Saved entries

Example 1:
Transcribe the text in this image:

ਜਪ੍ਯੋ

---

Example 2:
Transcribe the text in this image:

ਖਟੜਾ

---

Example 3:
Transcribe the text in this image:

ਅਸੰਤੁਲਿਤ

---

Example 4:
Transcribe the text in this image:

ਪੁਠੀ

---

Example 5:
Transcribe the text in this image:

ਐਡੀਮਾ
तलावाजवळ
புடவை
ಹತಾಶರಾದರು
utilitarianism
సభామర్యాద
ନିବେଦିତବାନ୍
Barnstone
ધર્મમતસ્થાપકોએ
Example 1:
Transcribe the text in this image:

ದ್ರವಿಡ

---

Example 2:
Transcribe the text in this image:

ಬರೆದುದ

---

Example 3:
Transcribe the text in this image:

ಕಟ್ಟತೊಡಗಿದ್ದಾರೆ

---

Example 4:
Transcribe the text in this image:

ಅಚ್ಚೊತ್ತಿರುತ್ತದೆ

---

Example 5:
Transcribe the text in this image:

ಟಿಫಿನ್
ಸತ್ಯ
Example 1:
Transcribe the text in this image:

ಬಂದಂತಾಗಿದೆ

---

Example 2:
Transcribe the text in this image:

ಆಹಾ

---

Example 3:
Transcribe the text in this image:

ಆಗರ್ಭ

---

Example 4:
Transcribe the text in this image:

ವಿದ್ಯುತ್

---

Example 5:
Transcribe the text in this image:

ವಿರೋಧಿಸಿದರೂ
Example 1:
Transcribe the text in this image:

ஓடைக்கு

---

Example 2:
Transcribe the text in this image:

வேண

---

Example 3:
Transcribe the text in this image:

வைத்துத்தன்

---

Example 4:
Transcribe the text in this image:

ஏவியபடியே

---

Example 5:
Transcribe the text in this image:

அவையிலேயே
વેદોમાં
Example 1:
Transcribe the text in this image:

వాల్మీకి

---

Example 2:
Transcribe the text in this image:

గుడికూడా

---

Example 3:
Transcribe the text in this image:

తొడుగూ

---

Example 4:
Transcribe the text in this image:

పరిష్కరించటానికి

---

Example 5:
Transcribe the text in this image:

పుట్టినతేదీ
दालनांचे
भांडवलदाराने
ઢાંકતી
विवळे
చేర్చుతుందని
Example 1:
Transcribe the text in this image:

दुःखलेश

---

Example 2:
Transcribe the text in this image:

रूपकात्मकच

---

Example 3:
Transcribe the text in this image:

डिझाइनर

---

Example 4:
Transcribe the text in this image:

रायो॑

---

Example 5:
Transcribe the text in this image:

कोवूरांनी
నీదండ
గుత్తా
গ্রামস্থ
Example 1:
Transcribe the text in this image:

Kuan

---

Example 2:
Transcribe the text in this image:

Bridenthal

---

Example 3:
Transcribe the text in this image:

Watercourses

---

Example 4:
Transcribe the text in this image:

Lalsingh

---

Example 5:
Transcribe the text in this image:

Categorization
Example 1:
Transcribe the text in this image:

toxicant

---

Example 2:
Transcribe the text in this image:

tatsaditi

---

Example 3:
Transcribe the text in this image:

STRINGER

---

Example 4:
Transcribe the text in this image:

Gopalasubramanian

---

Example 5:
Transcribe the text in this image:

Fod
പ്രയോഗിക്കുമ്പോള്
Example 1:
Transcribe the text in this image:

**Task statement:**
Reprint every entry exactly.

**Output below:**
Example 1:
Transcribe the text in this image:

ਜਪ੍ਯੋ

---

Example 2:
Transcribe the text in this image:

ਖਟੜਾ

---

Example 3:
Transcribe the text in this image:

ਅਸੰਤੁਲਿਤ

---

Example 4:
Transcribe the text in this image:

ਪੁਠੀ

---

Example 5:
Transcribe the text in this image:

ਐਡੀਮਾ
तलावाजवळ
புடவை
ಹತಾಶರಾದರು
utilitarianism
సభామర్యాద
ନିବେଦିତବାନ୍
Barnstone
ધર્મમતસ્થાપકોએ
Example 1:
Transcribe the text in this image:

ದ್ರವಿಡ

---

Example 2:
Transcribe the text in this image:

ಬರೆದುದ

---

Example 3:
Transcribe the text in this image:

ಕಟ್ಟತೊಡಗಿದ್ದಾರೆ

---

Example 4:
Transcribe the text in this image:

ಅಚ್ಚೊತ್ತಿರುತ್ತದೆ

---

Example 5:
Transcribe the text in this image:

ಟಿಫಿನ್
ಸತ್ಯ
Example 1:
Transcribe the text in this image:

ಬಂದಂತಾಗಿದೆ

---

Example 2:
Transcribe the text in this image:

ಆಹಾ

---

Example 3:
Transcribe the text in this image:

ಆಗರ್ಭ

---

Example 4:
Transcribe the text in this image:

ವಿದ್ಯುತ್

---

Example 5:
Transcribe the text in this image:

ವಿರೋಧಿಸಿದರೂ
Example 1:
Transcribe the text in this image:

ஓடைக்கு

---

Example 2:
Transcribe the text in this image:

வேண

---

Example 3:
Transcribe the text in this image:

வைத்துத்தன்

---

Example 4:
Transcribe the text in this image:

ஏவியபடியே

---

Example 5:
Transcribe the text in this image:

அவையிலேயே
વેદોમાં
Example 1:
Transcribe the text in this image:

వాల్మీకి

---

Example 2:
Transcribe the text in this image:

గుడికూడా

---

Example 3:
Transcribe the text in this image:

తొడుగూ

---

Example 4:
Transcribe the text in this image:

పరిష్కరించటానికి

---

Example 5:
Transcribe the text in this image:

పుట్టినతేదీ
दालनांचे
भांडवलदाराने
ઢાંકતી
विवळे
చేర్చుతుందని
Example 1:
Transcribe the text in this image:

दुःखलेश

---

Example 2:
Transcribe the text in this image:

रूपकात्मकच

---

Example 3:
Transcribe the text in this image:

डिझाइनर

---

Example 4:
Transcribe the text in this image:

रायो॑

---

Example 5:
Transcribe the text in this image:

कोवूरांनी
నీదండ
గుత్తా
গ্রামস্থ
Example 1:
Transcribe the text in this image:

Kuan

---

Example 2:
Transcribe the text in this image:

Bridenthal

---

Example 3:
Transcribe the text in this image:

Watercourses

---

Example 4:
Transcribe the text in this image:

Lalsingh

---

Example 5:
Transcribe the text in this image:

Categorization
Example 1:
Transcribe the text in this image:

toxicant

---

Example 2:
Transcribe the text in this image:

tatsaditi

---

Example 3:
Transcribe the text in this image:

STRINGER

---

Example 4:
Transcribe the text in this image:

Gopalasubramanian

---

Example 5:
Transcribe the text in this image:

Fod
പ്രയോഗിക്കുമ്പോള്
Example 1:
Transcribe the text in this image:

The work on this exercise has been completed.